→ **MATERIAL SHOWN**

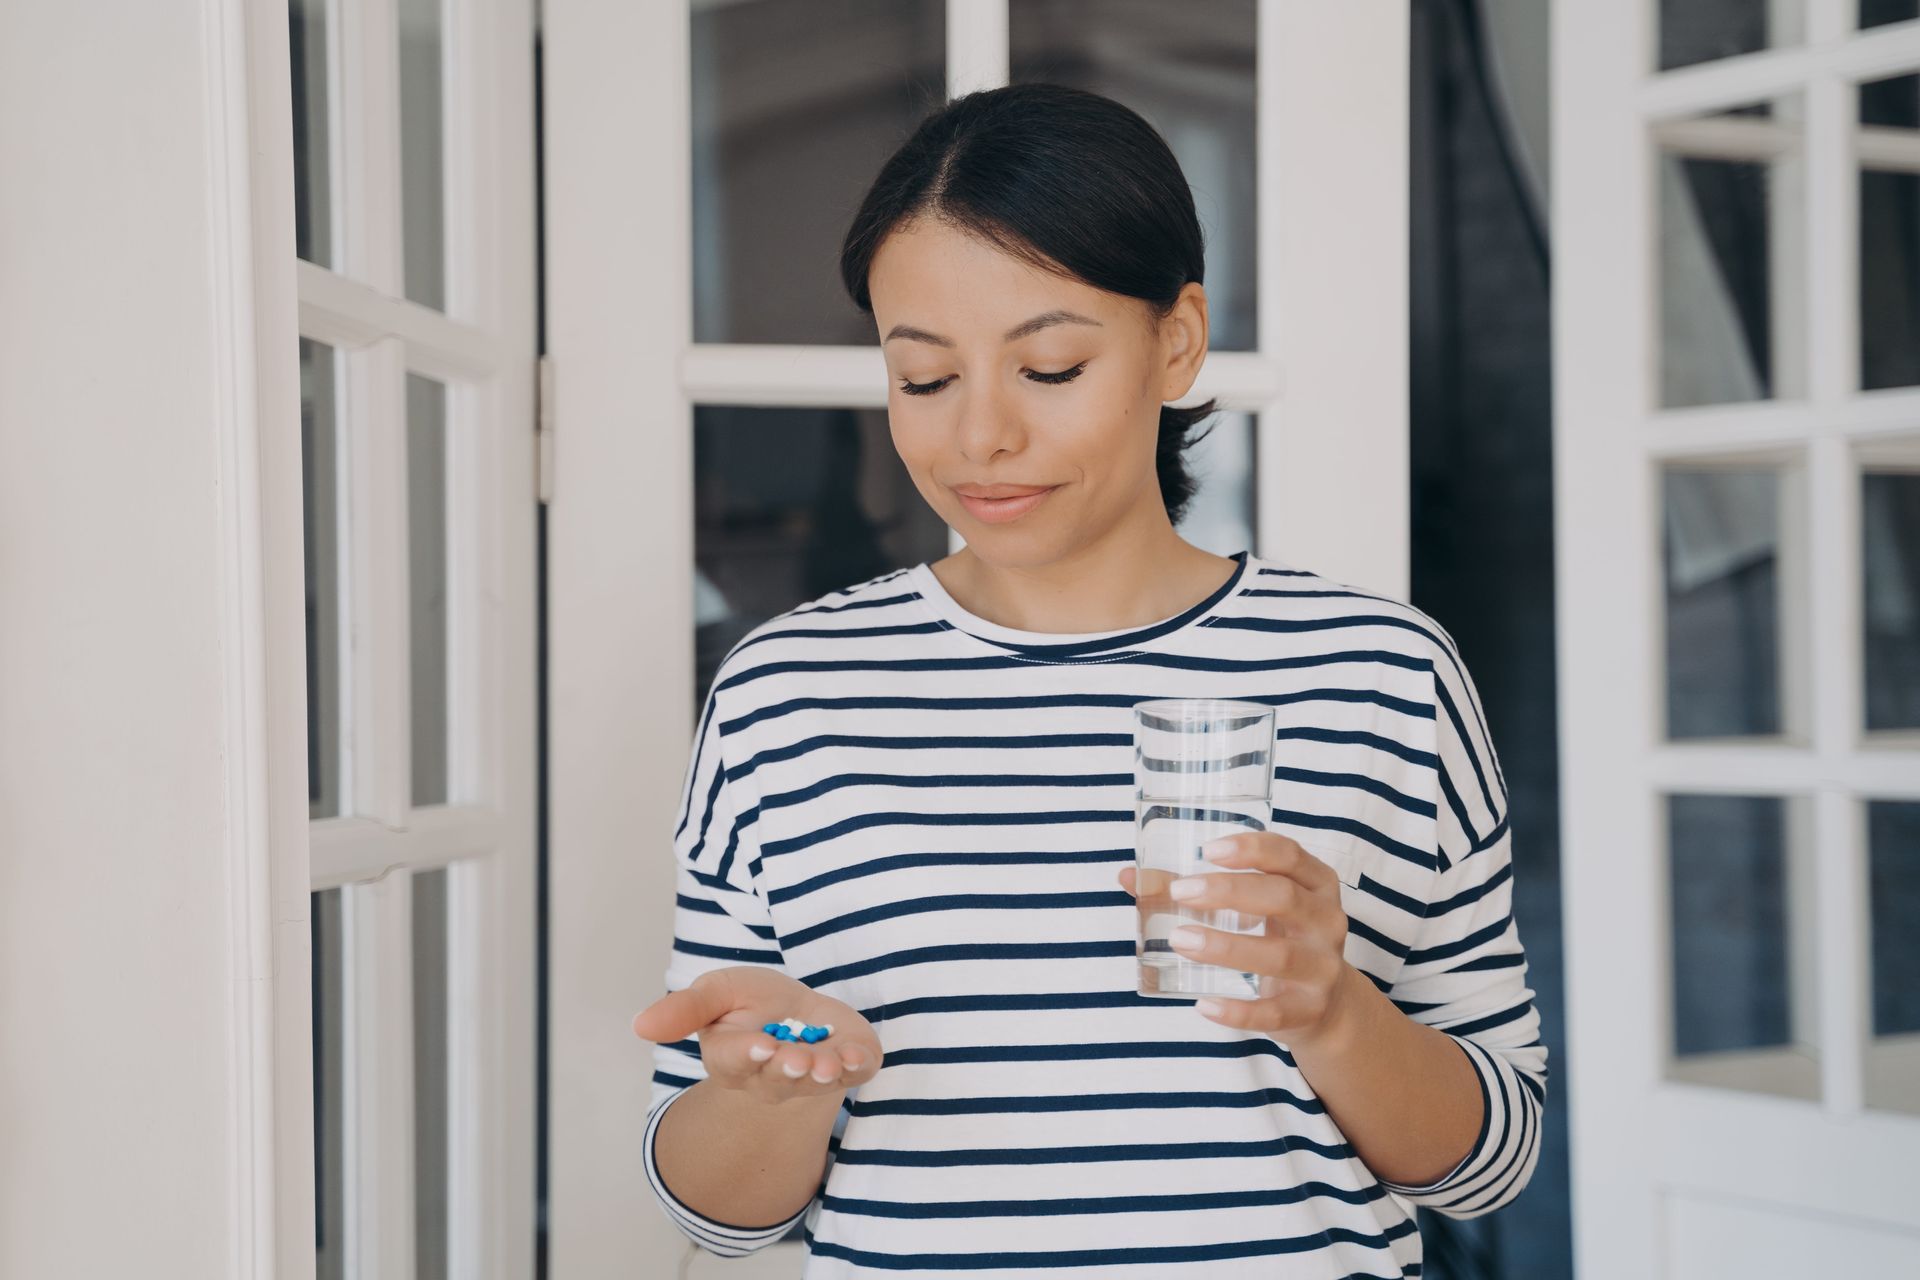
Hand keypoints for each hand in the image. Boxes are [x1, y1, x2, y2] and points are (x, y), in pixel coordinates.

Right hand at [632, 966, 883, 1101]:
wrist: (797, 1012)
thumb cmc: (749, 1004)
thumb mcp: (715, 993)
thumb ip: (683, 1010)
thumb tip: (638, 1024)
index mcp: (733, 1057)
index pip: (736, 1061)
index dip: (747, 1054)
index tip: (759, 1046)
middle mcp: (773, 1075)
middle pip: (777, 1079)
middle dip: (788, 1068)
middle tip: (797, 1059)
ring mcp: (813, 1074)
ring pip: (816, 1083)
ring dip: (823, 1073)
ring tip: (827, 1061)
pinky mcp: (848, 1065)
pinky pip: (855, 1073)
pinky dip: (857, 1066)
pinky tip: (856, 1055)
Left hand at [1118, 831, 1361, 1045]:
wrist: (1328, 1004)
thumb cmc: (1279, 936)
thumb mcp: (1254, 907)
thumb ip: (1195, 889)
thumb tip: (1129, 876)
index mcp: (1314, 884)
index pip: (1288, 855)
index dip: (1251, 849)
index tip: (1208, 851)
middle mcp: (1325, 922)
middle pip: (1283, 897)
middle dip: (1229, 892)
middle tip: (1182, 891)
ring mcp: (1320, 968)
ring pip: (1278, 955)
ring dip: (1225, 946)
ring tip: (1180, 939)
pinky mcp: (1308, 1010)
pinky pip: (1272, 1013)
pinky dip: (1237, 1011)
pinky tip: (1204, 1004)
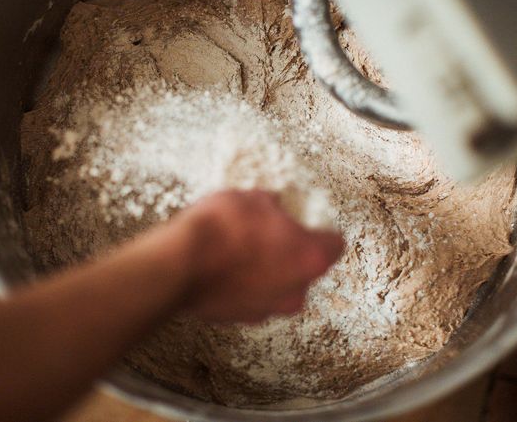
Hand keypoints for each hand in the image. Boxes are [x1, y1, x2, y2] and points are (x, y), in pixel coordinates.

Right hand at [170, 190, 344, 322]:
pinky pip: (255, 297)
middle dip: (292, 252)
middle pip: (307, 268)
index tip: (308, 223)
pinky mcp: (244, 318)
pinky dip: (247, 285)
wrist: (180, 264)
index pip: (336, 244)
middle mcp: (297, 290)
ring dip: (270, 270)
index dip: (322, 230)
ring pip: (280, 285)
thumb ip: (274, 205)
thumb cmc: (222, 228)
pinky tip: (228, 268)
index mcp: (310, 258)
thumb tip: (273, 205)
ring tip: (244, 250)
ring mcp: (270, 309)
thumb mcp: (254, 198)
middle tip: (271, 234)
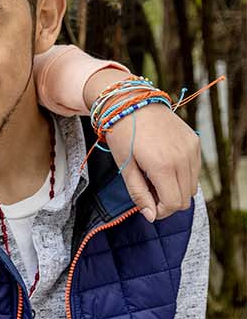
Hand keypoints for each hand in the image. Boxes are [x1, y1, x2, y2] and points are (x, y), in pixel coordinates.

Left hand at [103, 105, 199, 222]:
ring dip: (175, 189)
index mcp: (163, 166)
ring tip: (155, 178)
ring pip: (192, 186)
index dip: (160, 212)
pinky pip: (195, 170)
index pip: (173, 204)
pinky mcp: (195, 142)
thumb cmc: (122, 135)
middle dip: (167, 202)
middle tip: (149, 192)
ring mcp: (192, 149)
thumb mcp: (125, 167)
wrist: (132, 103)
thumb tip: (151, 216)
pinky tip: (164, 166)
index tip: (147, 207)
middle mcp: (182, 158)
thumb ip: (139, 193)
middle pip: (185, 198)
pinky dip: (182, 175)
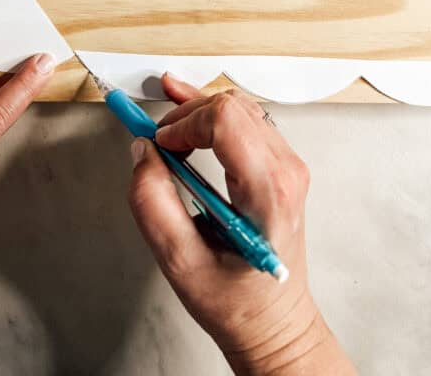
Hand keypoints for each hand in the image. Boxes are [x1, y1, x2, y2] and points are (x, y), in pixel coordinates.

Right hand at [127, 76, 355, 375]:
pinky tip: (188, 111)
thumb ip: (154, 204)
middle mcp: (285, 171)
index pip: (226, 121)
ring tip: (165, 120)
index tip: (159, 143)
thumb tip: (142, 154)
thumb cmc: (239, 303)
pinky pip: (248, 121)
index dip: (184, 123)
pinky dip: (213, 115)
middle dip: (186, 115)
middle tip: (155, 139)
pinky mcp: (281, 166)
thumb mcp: (181, 264)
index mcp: (268, 191)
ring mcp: (288, 166)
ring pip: (239, 107)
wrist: (274, 323)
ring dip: (198, 110)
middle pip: (231, 107)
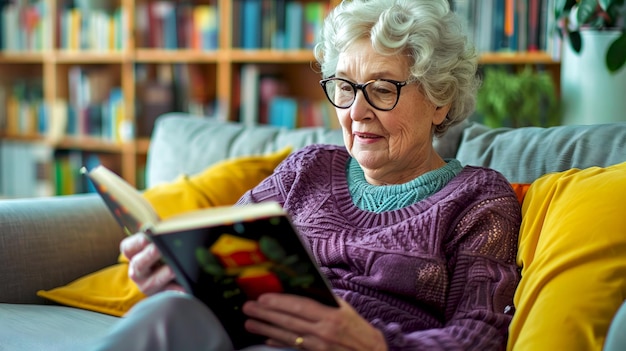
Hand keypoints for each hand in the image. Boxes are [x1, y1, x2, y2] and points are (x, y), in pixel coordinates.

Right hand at [120, 233, 183, 294]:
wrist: (177, 264)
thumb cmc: (167, 245)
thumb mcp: (161, 238)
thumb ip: (161, 233)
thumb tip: (167, 229)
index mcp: (134, 254)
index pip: (128, 248)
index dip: (136, 242)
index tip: (146, 237)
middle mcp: (137, 270)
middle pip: (138, 264)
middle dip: (149, 256)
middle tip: (159, 249)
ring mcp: (147, 284)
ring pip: (150, 282)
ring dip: (162, 275)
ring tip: (173, 269)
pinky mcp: (160, 294)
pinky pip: (167, 293)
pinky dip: (175, 291)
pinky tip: (183, 288)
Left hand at [242, 294, 386, 350]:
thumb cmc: (356, 327)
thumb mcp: (344, 309)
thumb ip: (324, 298)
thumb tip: (301, 285)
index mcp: (332, 316)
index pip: (301, 307)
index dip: (280, 302)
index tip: (263, 297)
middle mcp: (323, 332)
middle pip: (289, 321)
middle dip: (266, 314)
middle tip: (248, 307)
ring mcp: (318, 346)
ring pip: (287, 336)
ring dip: (266, 328)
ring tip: (249, 322)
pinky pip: (292, 347)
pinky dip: (277, 342)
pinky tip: (265, 337)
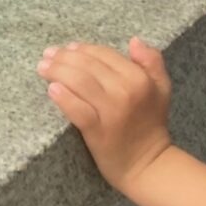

→ **WHAT TO DO**
Taking the line with "thumb cmc: (167, 245)" as the first and the line with "ring dip: (162, 275)" as the last, retype that stretch of the data above exactly, with no other lines.

→ **ANSWER TO THIS TASK**
thumb cmc: (167, 245)
thumb mcp: (161, 238)
thumb ip: (161, 233)
thumb tip: (167, 229)
index mcp: (134, 254)
index pip: (128, 248)
index dip: (136, 242)
index tip: (146, 237)
middle mcp: (137, 270)
middle pip: (138, 264)
middle dip: (149, 256)
middle tip: (159, 249)
ring mcp: (147, 284)
ring pip: (150, 282)
ring dip: (162, 275)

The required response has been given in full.